Jack’s Christian high school reaches out to him to let him know that their basketball team is in desperate need of some guidance. They haven’t won a championship since...well, Jack. Astounded at the challenge, the reluctant Jack takes a look at the boys he’s dealing with it and it’s the familiar ensemble of underdogs. The cut-up, the loverboy, the cocky jock and the quiet one with problems at home. Perhaps Jack has seen this kind of movie before and is aware enough on how to handle them that he doesn’t take extra care in handling them. Even his speeches to motivate them come off believably harsh and true, never slipping into melodramatic inspiration or hokey heroics.
Because the truth is Jack’s problems with his past as well as his alcoholism is not something that will merely be cured from coaching a team to victory. That’s a limited mindset that the film, fortunately, doesn’t favor. It instead shifts the focus more towards Jack’s problems that are handled with a certain gentleness and grace. Jack’s drinking problem is never overly exaggerated, treated more as a lacking emotion band-aid than a dangerous path of physical damage. He needs help desperately and that help will not be resolved with basketball. In order to receive help first, he must come to terms with himself and the great tragedy that has shifted his life in an uncomfortable direction.
It’d be easy enough to see where a film like The Way Back would shift away from its greater drama for easy theatrics and it’s intriguing to watch the movie actively try to avoid these traps. For example, the basketball games are seen in a manner of the most important dramatic highlights rather than always showcasing that game-winning shot. Often, the games will quickly cut to the final score, giving us the basic facts rather than linger on too much basketball footage. The players have various problems that need resolve but Jack’s devotion never seems to nosey in this respect. Sometimes the avoidance of melodrama backfires, as with the secondary character of Doc, a bar patron that helps Jack home every night. Doc seems to have a connection to Jack’s father and perhaps there was something in Jack’s father’s past that shaped his future. Or maybe he’s just a red herring.

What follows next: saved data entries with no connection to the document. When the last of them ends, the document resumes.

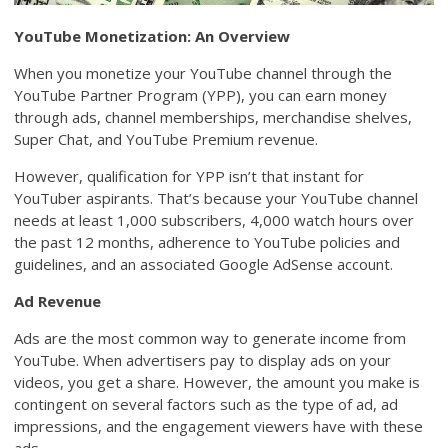
YouTube Monetization: An Overview
When you monetize your YouTube channel through the
YouTube Partner Program (YPP), you can earn money
through ads, channel memberships, merchandise shelves,
Super Chat, and YouTube Premium revenue.
However, qualification for YPP isn’t that instant for
YouTuber aspirants. That’s because your YouTube channel
needs at least 1,000 subscribers, 4,000 watch hours over
the past 12 months, adherence to YouTube policies and
guidelines, and an associated Google AdSense account.
Ad Revenue
Ads are the most common way to generate income from
YouTube. When advertisers pay to display ads on your
videos, you get a share. However, the amount you make is
contingent on several factors such as the type of ad, ad
impressions, and the engagement viewers have with these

I was very much surprised by how compelling The Way Back ended up being and never fell into the pit of forgettable sports drama. We don’t need a scene of Affleck giving a rousing speech while the music swells. Seen it before. What I haven’t seen as much out of Affleck is a somber realization of his life being in dire need of contemplation and facing fears, delivered in a manner so well it harkens back to his performance in Gone Girl. Those expecting an inspiring sports drama will be let down by the film’s slow pan away from basketball. Those expecting more will be greatly satisfied with fantastic direction on top of what could’ve been a mildly forgettable film.